▸ **DATA FOR ANALYSIS**
Start of Block
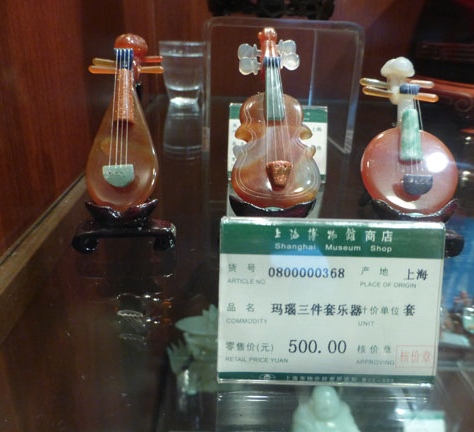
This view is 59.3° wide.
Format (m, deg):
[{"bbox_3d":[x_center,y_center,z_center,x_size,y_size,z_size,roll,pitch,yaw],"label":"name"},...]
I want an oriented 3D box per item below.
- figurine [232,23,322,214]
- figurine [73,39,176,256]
[{"bbox_3d":[0.024,-0.044,0.254,0.070,0.130,0.037,-1,23,-6],"label":"figurine"},{"bbox_3d":[-0.070,-0.042,0.252,0.062,0.124,0.037,-1,23,-6],"label":"figurine"}]

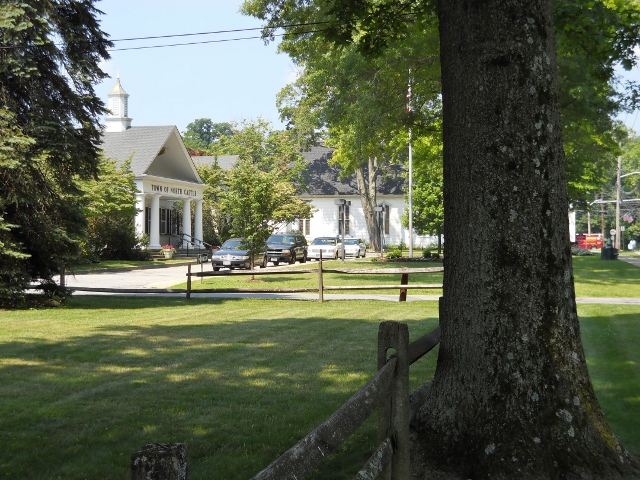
End of Block
▸ **YOUR ASSIGNMENT**
Copy the whole listing above word for word, leaving out the pictures.

▸ **COMPLETED EXERCISE**
This view is 59.3° wide.
Format (m, deg):
[{"bbox_3d":[x_center,y_center,z_center,x_size,y_size,z_size,roll,pitch,yaw],"label":"name"},...]
I want an oriented 3D box per item below.
- figurine [232,23,322,214]
- figurine [73,39,176,256]
[{"bbox_3d":[0.024,-0.044,0.254,0.070,0.130,0.037,-1,23,-6],"label":"figurine"},{"bbox_3d":[-0.070,-0.042,0.252,0.062,0.124,0.037,-1,23,-6],"label":"figurine"}]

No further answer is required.